Rank Features

Rank1D and Rank2D evaluate single features or pairs of features using a variety of metrics that score the features on the scale [-1, 1] or [0, 1] allowing them to be ranked. A similar concept to SPLOMs, the scores are visualized on a lower-left triangle heatmap so that patterns between pairs of features can be easily discerned for downstream analysis.

In this example, we’ll use the credit default data set from the UCI Machine Learning repository to rank features. The code below creates our instance matrix and target vector.

# Load the dataset
data = load_data('credit')

# Specify the features of interest
features = [
        'limit', 'sex', 'edu', 'married', 'age', 'apr_delay', 'may_delay',
        'jun_delay', 'jul_delay', 'aug_delay', 'sep_delay', 'apr_bill', 'may_bill',
        'jun_bill', 'jul_bill', 'aug_bill', 'sep_bill', 'apr_pay', 'may_pay', 'jun_pay',
        'jul_pay', 'aug_pay', 'sep_pay',
    ]

# Extract the numpy arrays from the data frame
X = data[features].as_matrix()
y = data.default.as_matrix()

Rank 1D

A one dimensional ranking of features utilizes a ranking algorithm that takes into account only a single feature at a time (e.g. histogram analysis). By default we utilize the Shapiro-Wilk algorithm to assess the normality of the distribution of instances with respect to the feature. A barplot is then drawn showing the relative ranks of each feature.

from yellowbrick.features import Rank1D

# Instantiate the 1D visualizer with the Sharpiro ranking algorithm
visualizer = Rank1D(features=features, algorithm='shapiro')

visualizer.fit(X, y)                # Fit the data to the visualizer
visualizer.transform(X)             # Transform the data
visualizer.poof()                   # Draw/show/poof the data
../../_images/rank1d_shapiro.png

Rank 2D

A two dimensional ranking of features utilizes a ranking algorithm that takes into account pairs of features at a time (e.g. joint plot analysis). The pairs of features are then ranked by score and visualized using the lower left triangle of a feature co-occurence matrix.

The default ranking algorithm is covariance, which attempts to compute the mean value of the product of deviations of variates from their respective means.
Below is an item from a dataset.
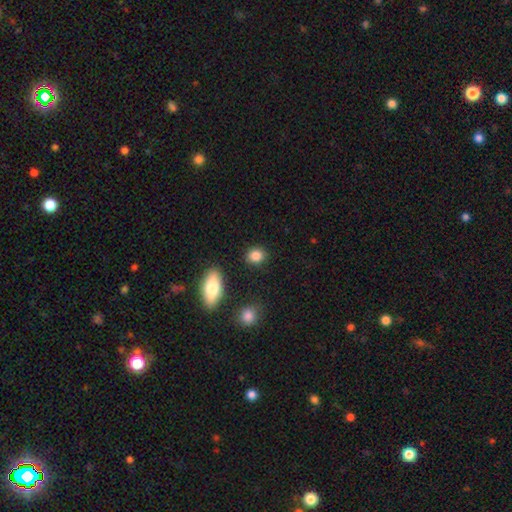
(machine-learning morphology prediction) This appears to be a smooth galaxy with no disk features (86%) that is round (58%). Merging: none (86%).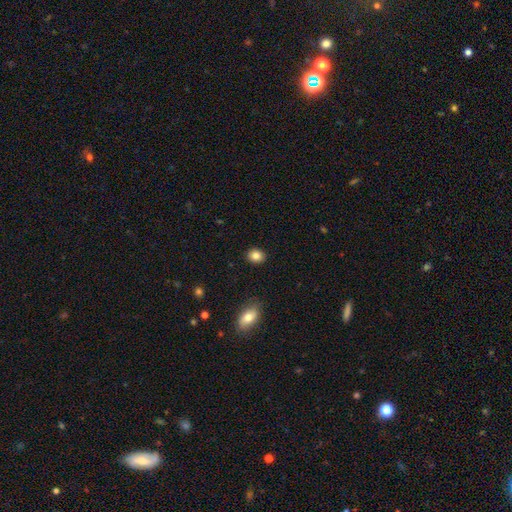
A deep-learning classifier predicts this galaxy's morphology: smooth 84%, star or artifact 10%, featured or disk 6%. Down the decision tree: how rounded — round (59%); merging — none (90%).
Covariance loosely attempts to detect a colinear relationship between features.

from yellowbrick.features import Rank2D

# Instantiate the visualizer with the Covariance ranking algorithm
visualizer = Rank2D(features=features, algorithm='covariance')

visualizer.fit(X, y)                # Fit the data to the visualizer
visualizer.transform(X)             # Transform the data
visualizer.poof()                   # Draw/show/poof the data
../../_images/rank2d_covariance.png

Alternatively, we can utilize a linear correlation algorithm such as a Pearson score to similarly detect colinear relationships. Compare the output from Pearson below to the covariance ranking above.

# Instantiate the visualizer with the Pearson ranking algorithm
visualizer = Rank2D(features=features, algorithm='pearson')

visualizer.fit(X, y)                # Fit the data to the visualizer
visualizer.transform(X)             # Transform the data
visualizer.poof()                   # Draw/show/poof the data
../../_images/rank2d_pearson.png

API Reference

Implements 1D (histograms) and 2D (joint plot) feature rankings.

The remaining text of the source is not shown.